Another important task is extracting data from resumes. Resumes are in the different formats such as .pdf, .docx. We need to apply different techniques on resumes to extract data based on resume format. We can perform this task by using Python, PyPDF2, Docx libraries.
After extracting data, we need to store that data for further processing tasks and apply a few preprocessing techniques to better qualitative data.
How to Build a Resume NER Dataset?
Methods: Data Labeling, Data Visualization, Model Development, Machine Learning/Deep Learning, Model Evaluation, Word Embeddings(Glove, FastText etc), Active Learning
Technology/Library used: Python, CSV, JSON, Regex, Pytorch, Numpy, TensorBoard, Fast.ai, Scikit-Learn, Matplotlib, Seaborn, and Predictly Text Annotation Platform
Here you will know How Predictly performs different tasks to create Resume NER dataset effectively?
- After collecting a sufficient number of resumes from various resources, we need to extract text data from different resume formats. Candidates mention their details in resumes in different formats such as tabular format data, plain text. We must and should extract every text data from resumes because every single point is very important.
- We need to apply text preprocessing techniques on extracted data to remove noise, such as removing extra spaces, punctuations, etc., and then storing preprocessed data.
- Our data is ready to turn into a dataset. For this, we predict named entities for 20% of data by using the Pre-Trained Resume NER model. Results are sent to the annotators’ team for checking if all entities are correctly predicted or not? If modifications are required, are there any text need entity or any text incorrectly predicted? The annotators’ team did change.

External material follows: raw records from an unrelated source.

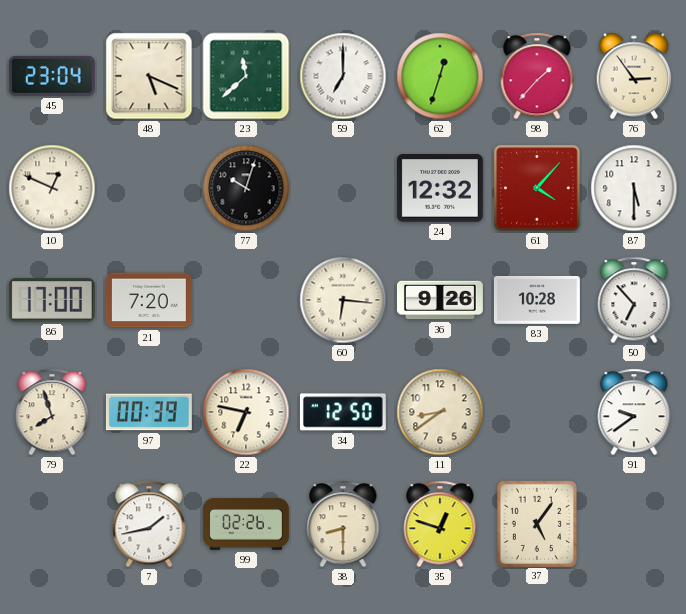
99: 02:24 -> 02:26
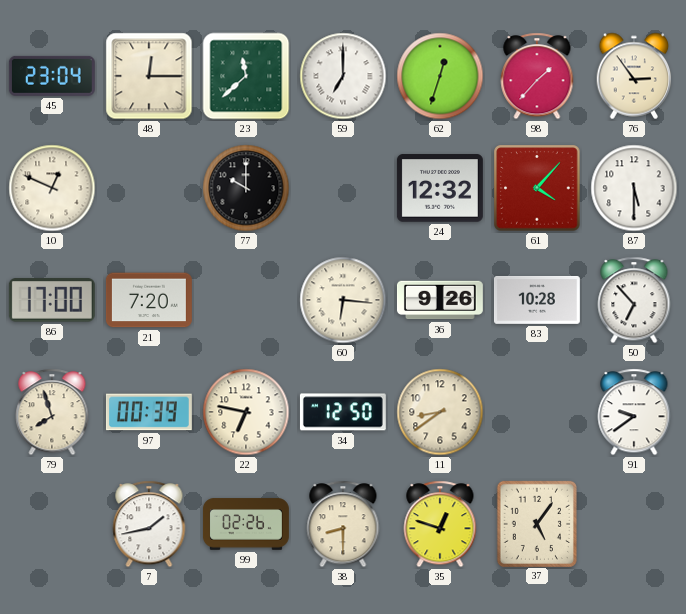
48: 5:19 -> 12:15
77: 10:03 -> 10:00
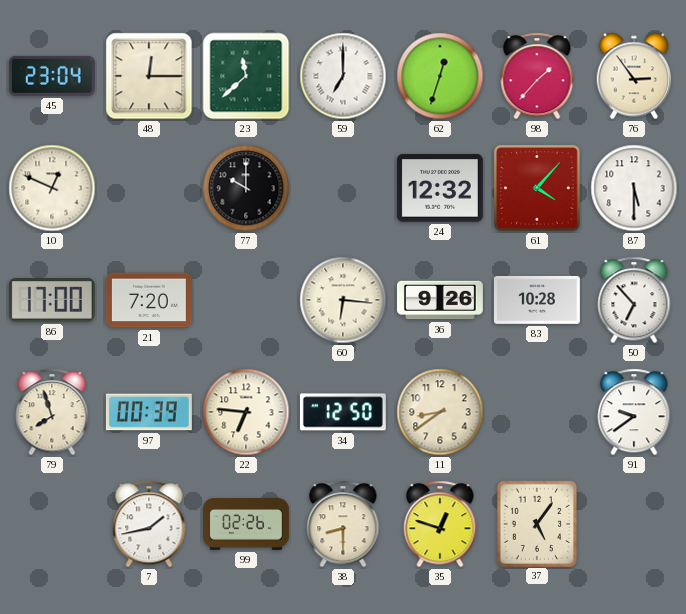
22: 6:47 -> 6:46
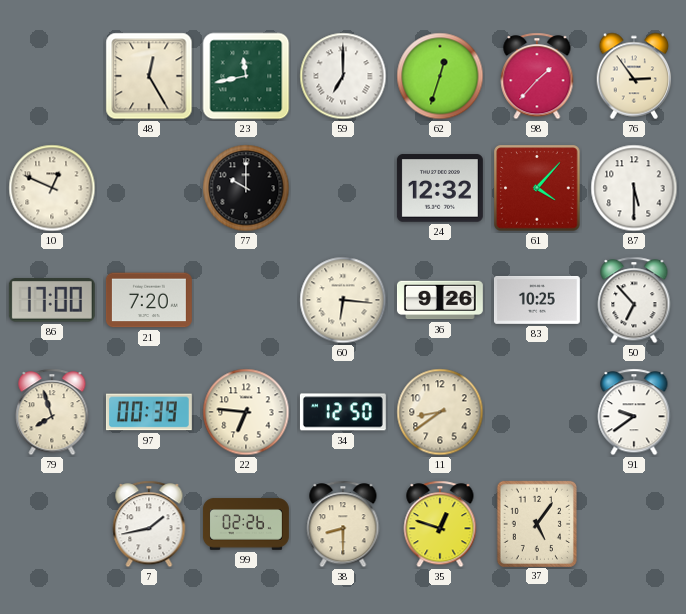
45: 23:04 -> none
48: 12:15 -> 12:25
23: 11:38 -> 11:43
83: 10:28 -> 10:25
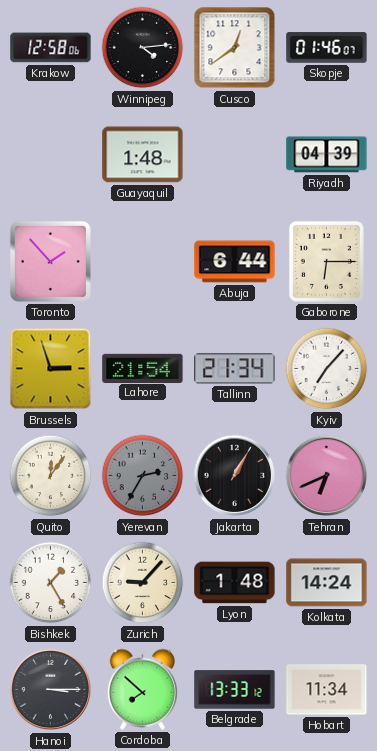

- We take this 20% of annotated data, build a natural language processing model, and apply it to 10% of unseen data to predict entities.
- And again, this 10% data was sent to the annotators’ team for cross-checking and combining the previous 20% data and this new 10% data, and again training a model using a total of 30% of annotated data. We need to repeat this process until complete annotation on 100% data.
- After completing the 100% annotation process, we build a model like a Resume Screening to apply to real-world HR issues. For this model, we use the BERT state-of-the-art model to train the resume screening model and predict the required entities. We also use ElasticSearch technology to fetch the desired number of resumes based on filter skills and related skills.
Where Can We Use the Resume NER Dataset?
Using this Resume NER dataset, we can predict resume named entities such as personal details (name, email, phone number), education details, skills, etc. from every uploaded Resume.
Here’s how the typical resume screening system will look like:
Upload one or more resumes and select filters such as a list of required skills, experience, education qualification, etc.
- After uploading resumes, we are extracting data from each resume and applying text preprocessing techniques.
- We send this preprocessed data through our trained Resume NER model to predict named entities such as name, email, skills, experience, etc. from each resume data.
- Now we have to apply the ElasticSearch method to fetch qualified resumes based on our filters.
- Here we can also get resumes with corresponding related skills of filter skills from uploaded resumes with corresponding download links of each qualified resume.